■ **Work to be completed**: In the records that follow, the lines from the one containing "#2 clear cylindrical" to the one containing "2. tool tray", inclusive, are to be given again exactly.

*** Data records

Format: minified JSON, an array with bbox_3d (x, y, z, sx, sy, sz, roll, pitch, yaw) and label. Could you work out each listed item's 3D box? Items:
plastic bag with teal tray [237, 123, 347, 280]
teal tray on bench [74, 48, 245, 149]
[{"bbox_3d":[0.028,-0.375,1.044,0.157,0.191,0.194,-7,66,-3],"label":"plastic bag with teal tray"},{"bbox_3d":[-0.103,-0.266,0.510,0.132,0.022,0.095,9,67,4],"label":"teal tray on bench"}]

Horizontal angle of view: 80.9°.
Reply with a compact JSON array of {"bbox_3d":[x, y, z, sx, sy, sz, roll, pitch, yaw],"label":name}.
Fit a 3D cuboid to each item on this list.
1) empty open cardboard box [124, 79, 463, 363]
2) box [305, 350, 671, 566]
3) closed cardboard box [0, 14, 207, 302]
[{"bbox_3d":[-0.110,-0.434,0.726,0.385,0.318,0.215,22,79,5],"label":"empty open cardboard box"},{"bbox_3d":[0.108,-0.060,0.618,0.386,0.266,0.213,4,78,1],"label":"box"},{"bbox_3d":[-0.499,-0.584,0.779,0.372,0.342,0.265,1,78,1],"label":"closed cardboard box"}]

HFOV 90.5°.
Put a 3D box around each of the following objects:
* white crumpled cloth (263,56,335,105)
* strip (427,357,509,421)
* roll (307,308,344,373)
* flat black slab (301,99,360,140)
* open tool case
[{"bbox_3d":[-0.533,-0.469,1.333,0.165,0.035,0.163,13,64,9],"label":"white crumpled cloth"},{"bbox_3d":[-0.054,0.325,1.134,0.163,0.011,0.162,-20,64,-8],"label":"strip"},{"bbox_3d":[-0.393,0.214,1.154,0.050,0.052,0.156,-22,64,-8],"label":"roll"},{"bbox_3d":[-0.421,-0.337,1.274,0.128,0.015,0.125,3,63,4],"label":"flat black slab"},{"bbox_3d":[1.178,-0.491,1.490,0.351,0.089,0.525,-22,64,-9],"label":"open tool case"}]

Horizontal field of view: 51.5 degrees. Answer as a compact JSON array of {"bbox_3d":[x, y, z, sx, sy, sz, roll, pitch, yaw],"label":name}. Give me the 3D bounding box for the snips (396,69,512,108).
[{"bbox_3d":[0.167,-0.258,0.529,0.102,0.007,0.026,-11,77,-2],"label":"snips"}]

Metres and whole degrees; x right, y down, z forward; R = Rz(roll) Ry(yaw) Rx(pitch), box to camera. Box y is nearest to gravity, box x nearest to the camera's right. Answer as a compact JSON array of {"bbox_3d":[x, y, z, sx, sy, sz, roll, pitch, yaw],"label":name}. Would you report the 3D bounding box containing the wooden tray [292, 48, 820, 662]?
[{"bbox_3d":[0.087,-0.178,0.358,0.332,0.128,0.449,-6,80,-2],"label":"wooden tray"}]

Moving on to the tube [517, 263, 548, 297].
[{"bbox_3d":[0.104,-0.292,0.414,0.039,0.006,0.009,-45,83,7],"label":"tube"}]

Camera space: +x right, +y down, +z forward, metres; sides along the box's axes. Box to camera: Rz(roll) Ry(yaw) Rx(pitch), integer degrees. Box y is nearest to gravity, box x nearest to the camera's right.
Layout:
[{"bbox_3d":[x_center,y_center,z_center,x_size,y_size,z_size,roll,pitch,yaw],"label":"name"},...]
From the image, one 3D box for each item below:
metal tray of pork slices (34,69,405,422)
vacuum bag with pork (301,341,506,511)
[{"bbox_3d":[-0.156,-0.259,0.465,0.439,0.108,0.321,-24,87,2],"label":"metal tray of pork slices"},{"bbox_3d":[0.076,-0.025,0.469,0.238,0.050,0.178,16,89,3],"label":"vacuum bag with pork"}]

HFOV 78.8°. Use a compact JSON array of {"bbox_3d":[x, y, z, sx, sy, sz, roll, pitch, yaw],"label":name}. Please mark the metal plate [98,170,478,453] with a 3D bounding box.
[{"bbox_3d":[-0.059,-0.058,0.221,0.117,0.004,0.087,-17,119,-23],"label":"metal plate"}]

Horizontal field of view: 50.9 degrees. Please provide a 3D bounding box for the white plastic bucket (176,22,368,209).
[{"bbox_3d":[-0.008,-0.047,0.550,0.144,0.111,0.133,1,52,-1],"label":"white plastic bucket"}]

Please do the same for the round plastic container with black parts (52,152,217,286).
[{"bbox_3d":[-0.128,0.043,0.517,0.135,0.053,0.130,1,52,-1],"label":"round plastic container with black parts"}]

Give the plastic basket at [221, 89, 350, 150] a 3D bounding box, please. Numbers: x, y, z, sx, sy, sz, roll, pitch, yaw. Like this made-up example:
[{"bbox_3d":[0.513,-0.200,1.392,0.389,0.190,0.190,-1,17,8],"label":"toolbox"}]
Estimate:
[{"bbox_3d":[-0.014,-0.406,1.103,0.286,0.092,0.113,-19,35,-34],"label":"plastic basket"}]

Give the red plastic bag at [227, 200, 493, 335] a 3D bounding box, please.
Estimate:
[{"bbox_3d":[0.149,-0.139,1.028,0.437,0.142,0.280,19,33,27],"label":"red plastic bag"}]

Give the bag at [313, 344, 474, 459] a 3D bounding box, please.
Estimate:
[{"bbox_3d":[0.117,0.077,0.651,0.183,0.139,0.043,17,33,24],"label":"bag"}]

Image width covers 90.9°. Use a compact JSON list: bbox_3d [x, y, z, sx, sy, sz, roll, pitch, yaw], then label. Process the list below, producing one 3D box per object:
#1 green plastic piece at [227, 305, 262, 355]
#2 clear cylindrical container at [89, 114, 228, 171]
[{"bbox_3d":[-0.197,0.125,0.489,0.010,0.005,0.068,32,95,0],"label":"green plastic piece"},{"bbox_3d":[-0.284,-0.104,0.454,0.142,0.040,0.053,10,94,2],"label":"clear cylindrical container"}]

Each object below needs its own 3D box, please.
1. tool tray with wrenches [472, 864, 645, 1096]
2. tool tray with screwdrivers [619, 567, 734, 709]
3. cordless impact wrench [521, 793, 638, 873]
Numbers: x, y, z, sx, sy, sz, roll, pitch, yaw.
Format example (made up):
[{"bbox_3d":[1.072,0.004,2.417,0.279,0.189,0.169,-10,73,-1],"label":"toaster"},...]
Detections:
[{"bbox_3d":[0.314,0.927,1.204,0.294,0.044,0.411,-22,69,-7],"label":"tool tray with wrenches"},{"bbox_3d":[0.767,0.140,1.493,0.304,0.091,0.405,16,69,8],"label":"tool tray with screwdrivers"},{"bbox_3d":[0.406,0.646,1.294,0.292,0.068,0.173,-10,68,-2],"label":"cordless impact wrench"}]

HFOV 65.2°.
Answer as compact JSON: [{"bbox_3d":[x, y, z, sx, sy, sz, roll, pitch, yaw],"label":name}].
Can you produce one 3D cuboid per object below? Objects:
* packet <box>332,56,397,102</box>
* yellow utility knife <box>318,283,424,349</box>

******

■ **Answer space**:
#2 clear cylindrical container at [89, 114, 228, 171]
[{"bbox_3d":[-0.197,0.125,0.489,0.010,0.005,0.068,32,95,0],"label":"green plastic piece"},{"bbox_3d":[-0.284,-0.104,0.454,0.142,0.040,0.053,10,94,2],"label":"clear cylindrical container"}]

Each object below needs its own 3D box, please.
1. tool tray with wrenches [472, 864, 645, 1096]
2. tool tray with screwdrivers [619, 567, 734, 709]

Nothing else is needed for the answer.